RUZIE.
Een geschil (Deut. 17:8; Jer. 25:31) of rechtsgeding (Jer. 11:20). De Schrift waarschuwt, zich niet zonder reden in ruzies of geschillen te laten betrekken en noemt iemand die zoiets doet, verstandeloos (Spr. 3:30; 18:6; 20:3). Spreuken 26:17 luidt: „Als wie een hond bij de oren grijpt, is elke voorbijganger die verbolgen wordt bij de ruzie die niet de zijne is.” Daar het „pressen tot toorn” op ruzie uitloopt (Spr. 30:33), heeft langzaam zijn tot toorn het tegengestelde effect. — Spr. 15:18.

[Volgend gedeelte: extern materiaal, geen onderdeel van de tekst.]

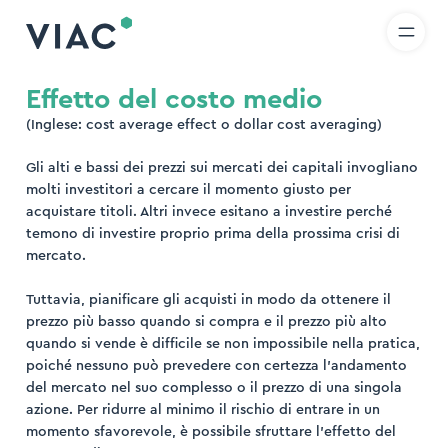
R
IT
EN
Skip to content
icerca
Effetto del costo medio
(Inglese: cost average effect o dollar cost averaging)
ova
Gli alti e bassi dei prezzi sui mercati dei capitali invogliano
molti investitori a cercare il momento giusto per
acquistare titoli. Altri invece esitano a investire
perché
temono di investire proprio prima della prossima crisi di
mercato.
Tuttavia, pianificare gli acquisti in modo da ottenere il
prezzo più basso quando si compra e il prezzo più alto
quando si vende è difficile se non impossibile nella pratica,
poiché nessuno può prevedere con certezza l’andamento
del mercato nel suo complesso o il prezzo di una singola
azione. Per ridurre al minimo il rischio di entrare in un
momento sfavorevole, è possibile sfruttare l’effetto del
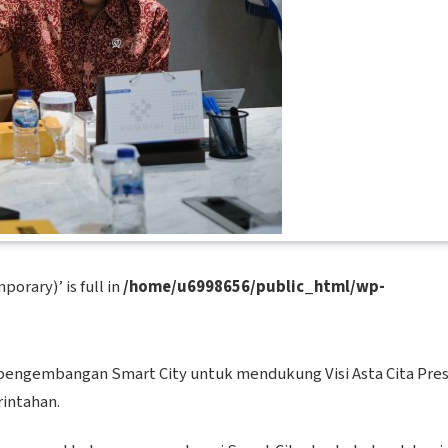
porary)’ is full in
/home/u6998656/public_html/wp-
pengembangan Smart City untuk mendukung Visi Asta Cita Pre
rintahan.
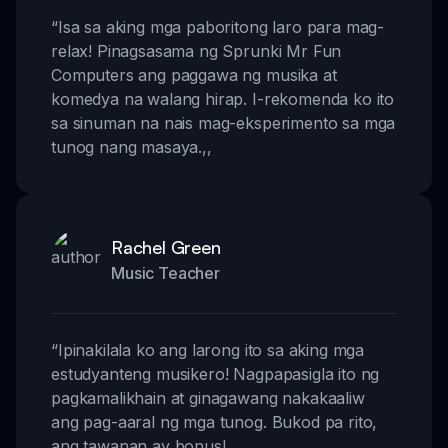
“
Isa sa aking mga paboritong laro para mag-
relax! Pinagsasama ng Sprunki Mr Fun
Computers ang paggawa ng musika at
komedya na walang hirap. I-rekomenda ko ito
sa sinuman na nais mag-eksperimento sa mga
tunog nang masaya.
,,
Rachel Green
Music Teacher
“
Ipinakilala ko ang larong ito sa aking mga
estudyanteng musikero! Nagpapasigla ito ng
pagkamalikhain at ginagawang nakakaaliw
ang pag-aaral ng mga tunog. Bukod pa rito,
ang tawanan ay bonus!
,,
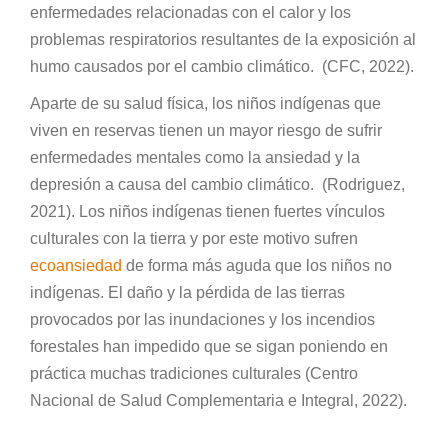
enfermedades relacionadas con el calor y los
problemas respiratorios resultantes de la exposición al
humo causados por el cambio climático. (CFC, 2022).
Aparte de su salud física, los niños indígenas que
viven en reservas tienen un mayor riesgo de sufrir
enfermedades mentales como la ansiedad y la
depresión a causa del cambio climático. (Rodriguez,
2021). Los niños indígenas tienen fuertes vínculos
culturales con la tierra y por este motivo sufren
ecoansiedad
de forma más aguda que los niños no
indígenas. El daño y la pérdida de las tierras
provocados por las inundaciones y los incendios
forestales han impedido que se sigan poniendo en
práctica muchas tradiciones culturales (Centro
Nacional de Salud Complementaria e Integral, 2022).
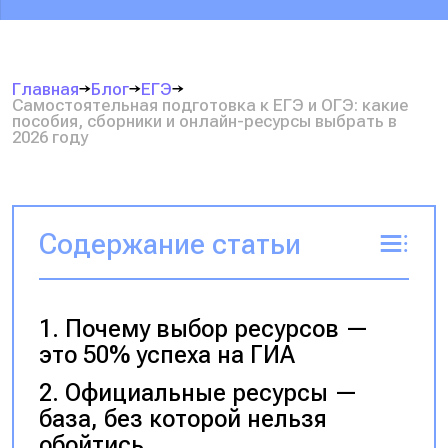
Главная
Блог
ЕГЭ
Самостоятельная подготовка к ЕГЭ и ОГЭ: какие
пособия, сборники и онлайн-ресурсы выбрать в
2026 году
Содержание статьи
Почему выбор ресурсов —
это 50% успеха на ГИА
Официальные ресурсы —
база, без которой нельзя
обойтись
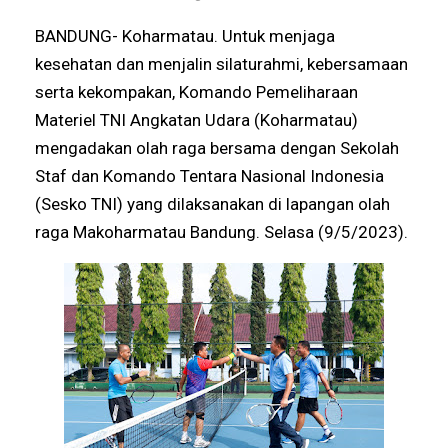
BANDUNG- Koharmatau. Untuk menjaga
kesehatan dan menjalin silaturahmi, kebersamaan
serta kekompakan, Komando Pemeliharaan
Materiel TNI Angkatan Udara (Koharmatau)
mengadakan olah raga bersama dengan Sekolah
Staf dan Komando Tentara Nasional Indonesia
(Sesko TNI) yang dilaksanakan di lapangan olah
raga Makoharmatau Bandung. Selasa (9/5/2023).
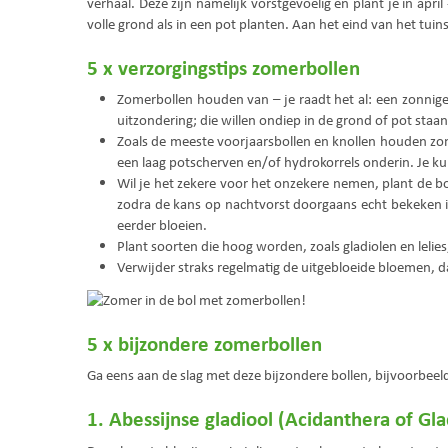
verhaal. Deze zijn namelijk vorstgevoelig en plant je in ap
volle grond als in een pot planten. Aan het eind van het tuin
5 x verzorgingstips zomerbollen
Zomerbollen houden van – je raadt het al: een zonnige 
uitzondering; die willen ondiep in de grond of pot staa
Zoals de meeste voorjaarsbollen en knollen houden zome
een laag potscherven en/of hydrokorrels onderin. Je 
Wil je het zekere voor het onzekere nemen, plant de bo
zodra de kans op nachtvorst doorgaans echt bekeken is,
eerder bloeien.
Plant soorten die hoog worden, zoals gladiolen en lelie
Verwijder straks regelmatig de uitgebloeide bloemen, 
5 x bijzondere zomerbollen
Ga eens aan de slag met deze bijzondere bollen, bijvoorbee
1. Abessijnse gladiool (Acidanthera of Gla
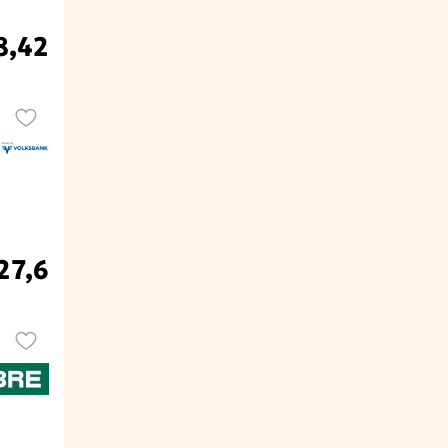
8,42
27,6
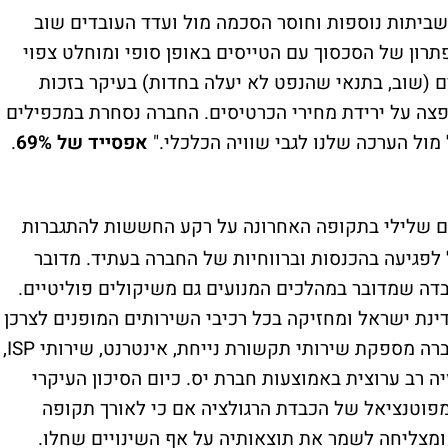
שביתות נוספות וחוסר הסכמה מול ועדד העובדים שוב
תרון של הסכסוך עם הטייסים באופן סופי ומוחלט צפוי
ם (שוב, בתנאי שהנפט לא יעלה בחדות) בעיקר בזכות
צה על ירידת מחירי הכרטיסים. החברה נסחרת במכפילים
מול הערכה שלנו לגבי שוויה הכלכלי."
אפסייד של 69%
.
ם שלילי בתקופה האחרונה על רקע החששות להתגברות
לפגיעה בהכנסות וברווחיות של החברה בעתיד. מדובר
בדה שמדובר במהלכים המנועים גם משיקולים פוליטיים.
נת ישראל ומחזיקה בכל רכיבי השירותים המופנים לצרכן
בתחום התקשורת באמצעות חברות בנות. החברה מספקת שירותי תקשורת נייחת, אינטרנט, שירותי ISP,
ה רב ערוצית באמוצעות חברת יס. כיום הסיכון העיקרי
מפוטנציאל של הכבדת הרגולציה אם כי לאורך תקופה
ומצליחה לשמר את תוצאותיה על אף השינויים שחלו.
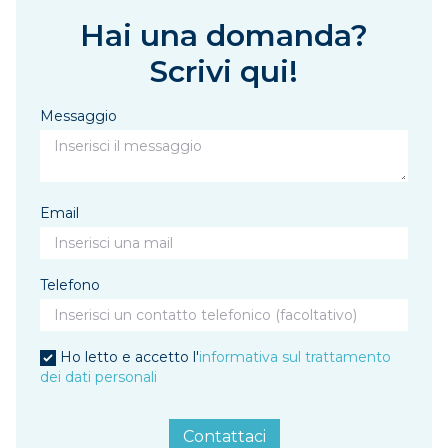
Hai una domanda?
Scrivi qui!
Messaggio
Email
Telefono
Ho letto e accetto l'
informativa sul trattamento
dei dati personali
Contattaci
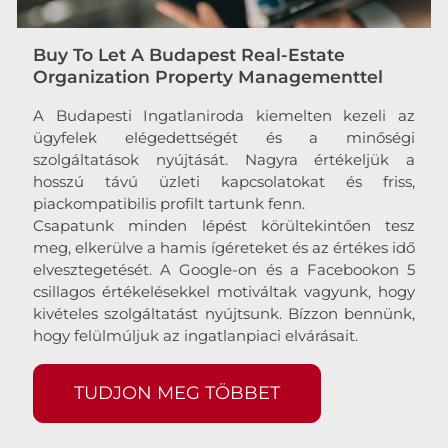
Buy To Let A Budapest Real-Estate
Organization Property Managementtel
A Budapesti Ingatlaniroda kiemelten kezeli az
ügyfelek elégedettségét és a minőségi
szolgáltatások nyújtását. Nagyra értékeljük a
hosszú távú üzleti kapcsolatokat és friss,
piackompatibilis profilt tartunk fenn.
Csapatunk minden lépést körültekintően tesz
meg, elkerülve a hamis ígéreteket és az értékes idő
elvesztegetését. A Google-on és a Facebookon 5
csillagos értékelésekkel motiváltak vagyunk, hogy
kivételes szolgáltatást nyújtsunk. Bízzon bennünk,
hogy felülmúljuk az ingatlanpiaci elvárásait.
TUDJON MEG TÖBBET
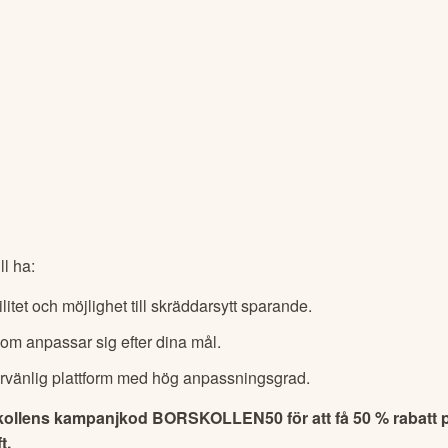
ll ha:
ilitet och möjlighet till skräddarsytt sparande.
som anpassar sig efter dina mål.
vänlig plattform med hög anpassningsgrad.
ollens kampanjkod BORSKOLLEN50 för att få 50 % rabatt på
t.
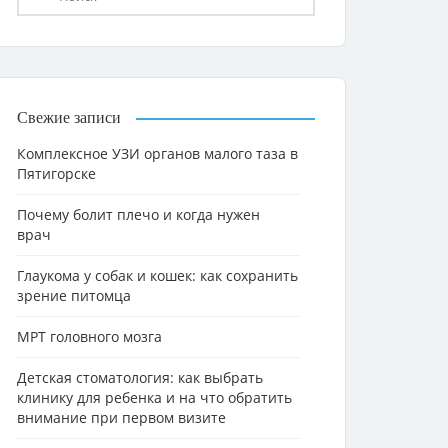
Свежие записи
Комплексное УЗИ органов малого таза в
Пятигорске
Почему болит плечо и когда нужен
врач
Глаукома у собак и кошек: как сохранить
зрение питомца
МРТ головного мозга
Детская стоматология: как выбрать
клинику для ребенка и на что обратить
внимание при первом визите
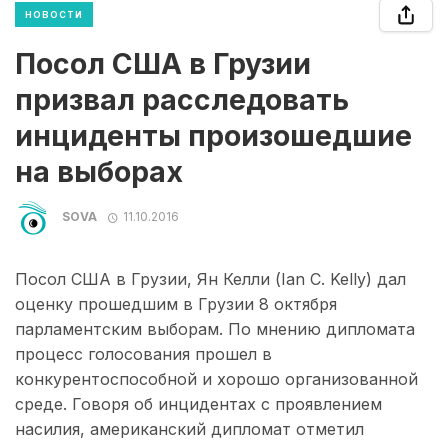
НОВОСТИ
Посол США в Грузии
призвал расследовать
инциденты произошедшие
на выборах
SOVA
11.10.2016
Посол США в Грузии, Ян Келли (Ian C. Kelly) дал
оценку прошедшим в Грузии 8 октября
парламентским выборам. По мнению дипломата
процесс голосования прошел в
конкурентоспособной и хорошо организованной
среде. Говоря об инцидентах с проявлением
насилия, американский дипломат отметил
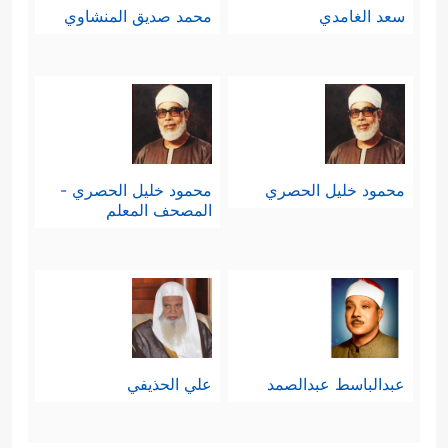
سعد الغامدي
محمد صديق المنشاوي
محمود خليل الحصري
محمود خليل الحصري -
المصحف المعلم
عبدالباسط عبدالصمد
علي الحذيفي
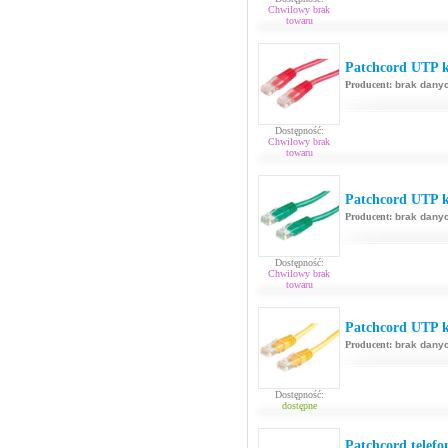
Chwilowy brak
towaru
Patchcord UTP k
Producent:
brak dany
Dostępność:
Chwilowy brak
towaru
Patchcord UTP ka
Producent:
brak dany
Dostępność:
Chwilowy brak
towaru
Patchcord UTP ka
Producent:
brak dany
Dostępność:
dostępne
Patchcord telef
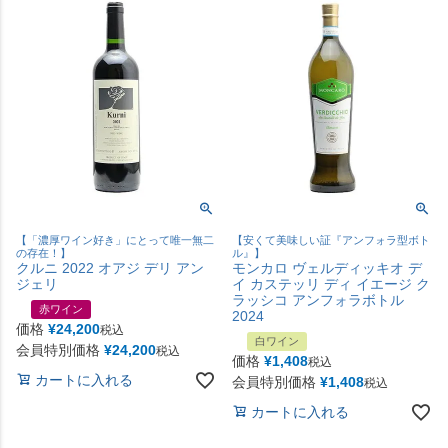
【「濃厚ワイン好き」にとって唯一無二
【安くて美味しい証『アンフォラ型ボト
の存在！】
ル』】
クルニ 2022 オアジ デリ アン
モンカロ ヴェルディッキオ デ
ジェリ
イ カステッリ ディ イエージ ク
ラッシコ アンフォラボトル
赤ワイン
2024
価格
¥
24,200
税込
白ワイン
会員特別価格
¥
24,200
税込
価格
¥
1,408
税込
カートに入れる
会員特別価格
¥
1,408
税込
カートに入れる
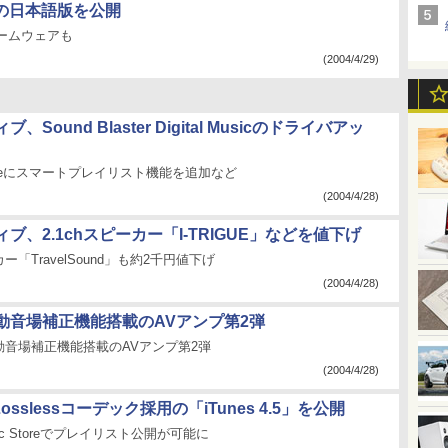
ac」の日本語版を公開
応ファームウェアも
(2004/4/29)
Sound Blaster Digital Musicのドライバアッ
ourceにスマートプレイリスト機能を追加など
(2004/4/28)
ブ、2.1chスピーカー「I-TRIGUE」などを値下げ
「TravelSound」も約2千円値下げ
(2004/4/28)
動音場補正機能搭載のAVアンプ第2弾
動音場補正機能搭載のAVアンプ第2弾
(2004/4/28)
Losslessコーデック採用の「iTunes 4.5」を公開
usic Storeでプレイリスト公開が可能に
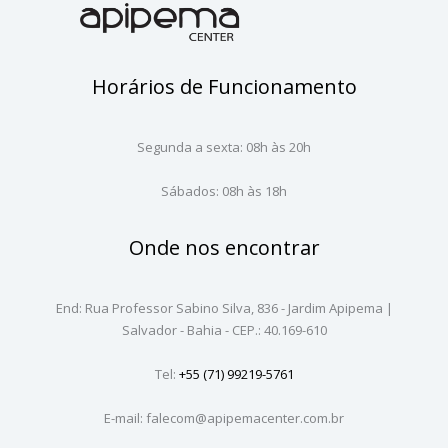
Horários de Funcionamento
Segunda a sexta: 08h às 20h
Sábados: 08h às 18h
Onde nos encontrar
End: Rua Professor Sabino Silva, 836 - Jardim Apipema |
Salvador - Bahia - CEP.: 40.169-610
Tel:
+55 (71) 99219-5761
E-mail: falecom@apipemacenter.com.br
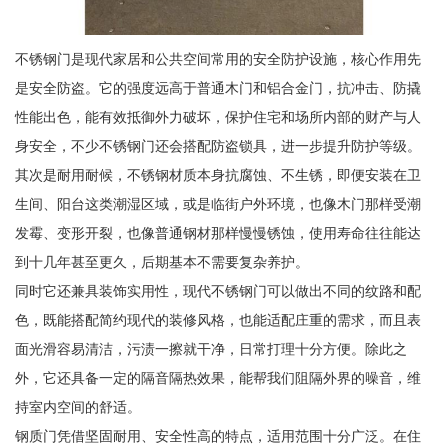
不锈钢门是现代家居和公共空间常用的安全防护设施，核心作用先
是安全防盗。它的强度远高于普通木门和铝合金门，抗冲击、防撬
性能出色，能有效抵御外力破坏，保护住宅和场所内部的财产与人
身安全，不少不锈钢门还会搭配防盗锁具，进一步提升防护等级。
其次是耐用耐候，不锈钢材质本身抗腐蚀、不生锈，即便安装在卫
生间、阳台这类潮湿区域，或是临街户外环境，也像木门那样受潮
发霉、变形开裂，也像普通钢材那样慢慢锈蚀，使用寿命往往能达
到十几年甚至更久，后期基本不需要复杂养护。
同时它还兼具装饰实用性，现代不锈钢门可以做出不同的纹路和配
色，既能搭配简约现代的装修风格，也能适配庄重的需求，而且表
面光滑容易清洁，污渍一擦就干净，日常打理十分方便。除此之
外，它还具备一定的隔音隔热效果，能帮我们阻隔外界的噪音，维
持室内空间的舒适。
钢质门凭借坚固耐用、安全性高的特点，适用范围十分广泛。在住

Ruzie verwoest een vredige sfeer (Spr. 17:1) en kan zelfs de zachtmoedigste mensen hun zelfbeheersing doen verliezen. Toen de Israëlieten bijvoorbeeld bij Kades ruzie met Mozes en Aäron zochten omdat er geen water was, lieten dezen zich ertoe verleiden onbezonnen te handelen, waardoor zij het voorrecht verspeelden het Beloofde Land binnen te gaan. Israëls ongerechtvaardigde ruziën met Jehovah’s vertegenwoordigers kwam in feite neer op getwist met Jehovah (Num. 20:2, 3, 10-13; 27:14; Ps. 106:32). Wie op soortgelijke wijze verwikkeld raken in getwist of heftige geschillen met Gods dienstknechten, verkeren in een zeer ernstige positie, een positie die tot de dood kan leiden. — Vergelijk Jesaja 41:8, 11, 12; 54:17.
Wegens de schadelijke uitwerking van ruzie geeft Spreuken 17:14 de raad: „Verwijder u . . . vóórdat de ruzie is uitgebroken.” Abram (Abraham) gaf in dit opzicht een goed voorbeeld. Omdat Abram geen ruzie wilde tussen zijn veehoeders en die van zijn neef Lot, stelde hij voor uiteen te gaan. Onzelfzuchtig liet hij Lot de keuze in welk gebied hij zijn dieren wilde weiden (Gen. 13:7-11). De ontrouwe Israëlieten in de tijd van Jesaja daarentegen handelden niet als hun voorvader Abraham. Over hen wordt gezegd: „Tot ruzie en strijd placht gij te vasten.” Zij vastten alleen maar om naderhand nog meer ruzie met elkaar te maken. — Jes. 58:4.
De Mozaïsche wet bevatte bepalingen hoe er gehandeld moest worden ingeval ruzie lichamelijk letsel tot gevolg had. Ze schreef voor dat er aan de verwonde partij vergoeding betaald moest worden voor de verloren werktijd. — Ex. 21:18, 19.